I wasn’t supposed to see it. My grandmother was watching Sofia and me that day, but the bakery is right on the edge of the village square, and while she was busy with my baby sister, I snuck outs
ide and—
“She just watched, while they tied him to the stake and set him on fire, because they thought he was a monster. But she was the monster. We all are.”
“She had no other choice, child. He was infected. It broke her heart to watch him suffer and die, but if he’d lived, he would no longer have been your father. Her husband. He would have become a whitewulf. He would have terrorized the village, and it would have been up to your mother to protect Oakvale, even against her own husband. And your maman . . . she would never have let me spare her that burden. She would have done her duty herself, but she never got that chance, because he was pulled from the woods by the watch before she even knew he’d gone into the forest.”
“But surely she could have tried to save him.” I knew I was wrong, even as I said the words. I understood that now better than ever before, having seen a whitewulf for myself. But my heart could not admit what my head knew to be true. I could not think of my father as a danger to anyone, much less to an entire village.

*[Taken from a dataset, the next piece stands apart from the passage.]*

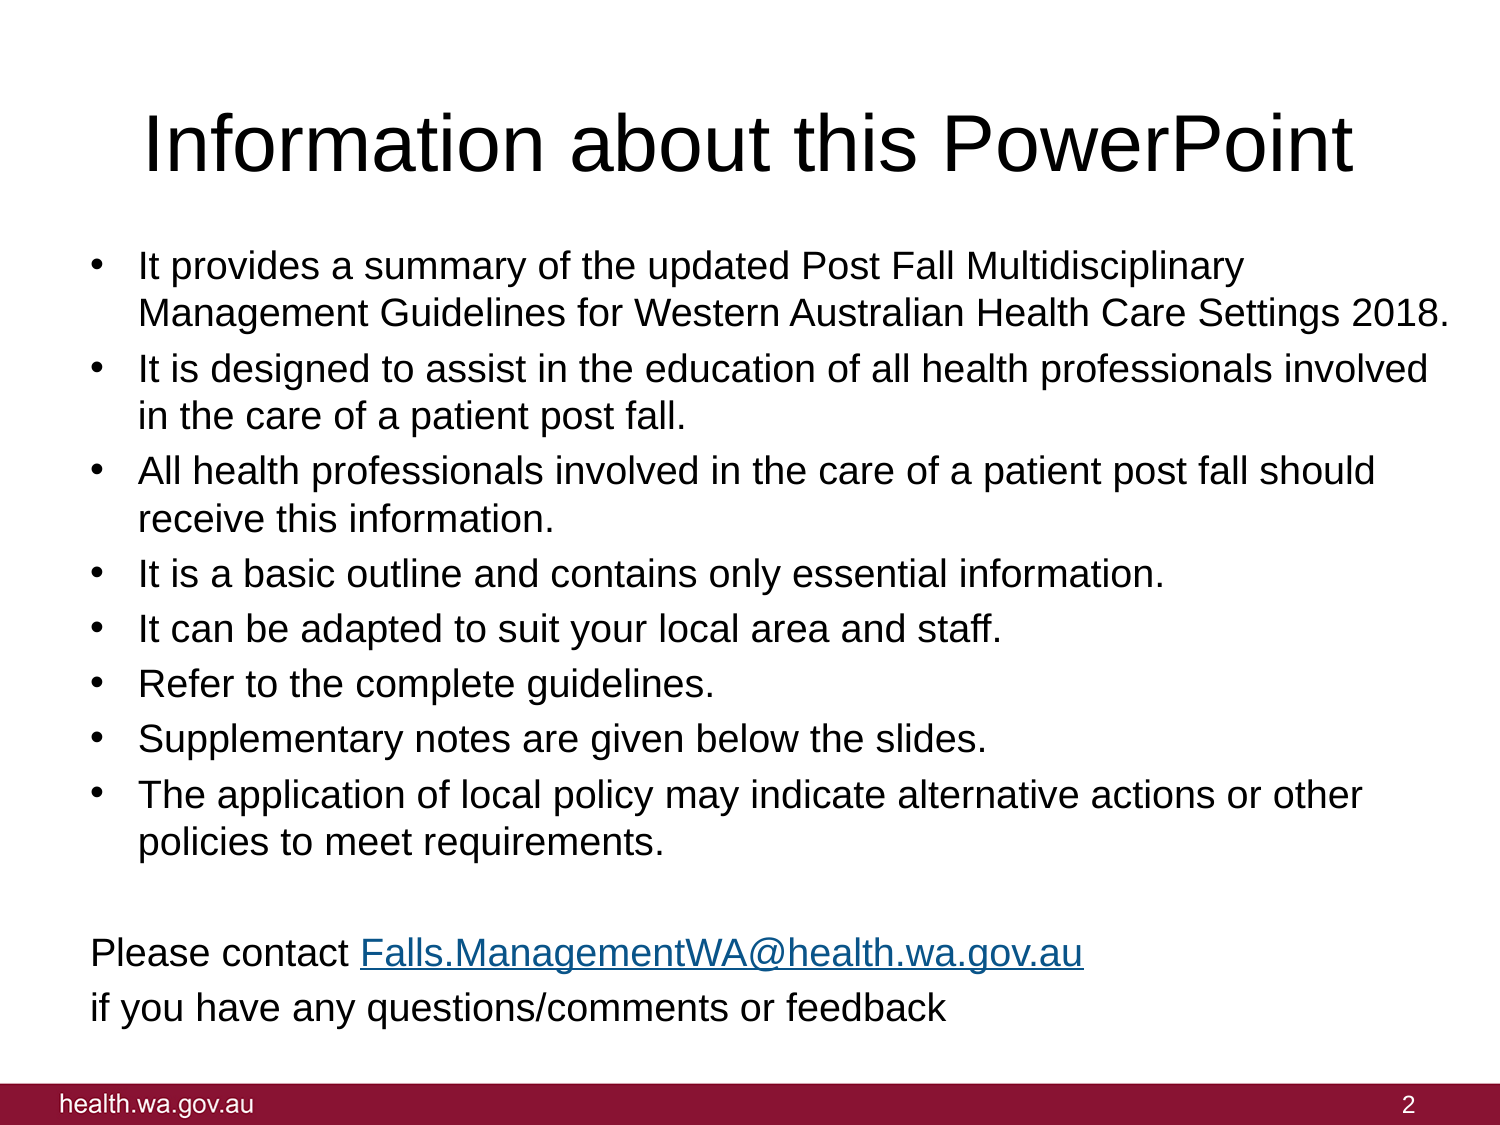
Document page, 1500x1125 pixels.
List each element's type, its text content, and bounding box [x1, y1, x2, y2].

“Suspicion would have been cast upon her, if she’d tried to defend him. People would have believed her to be infected too, because who would defend a werewolf but another werewolf? And that was too close to the truth to risk. She had to protect you girls. And your father understood that. He never fought his sentence.”
My hand clenched around my stew bowl, while I tried to accept what I was hearing.
My father believed he had to die. And my mother let it happen.
“Now that you know who you really are, you should have a long talk with your mother. Find out who she really is. And who your father was. But make sure Sofia is not listening. Your sister cannot know about any of this until she’s older.”
“Can’t you tell me about them?”
“I could, but your mother deserves to tell her own story. I can tell you about my own life, however.” Gran spread her arms wide, her bowl gracefully balanced on one knee. “Over the years, I’ve watched this unnatural forest swallow Oakvale like it swallowed this clearing, isolating our little village, except where the river borders it. I have fought against the dark wood my entire life.” Firelight flickered in her eyes. “And I will continue to do that until the day I die.”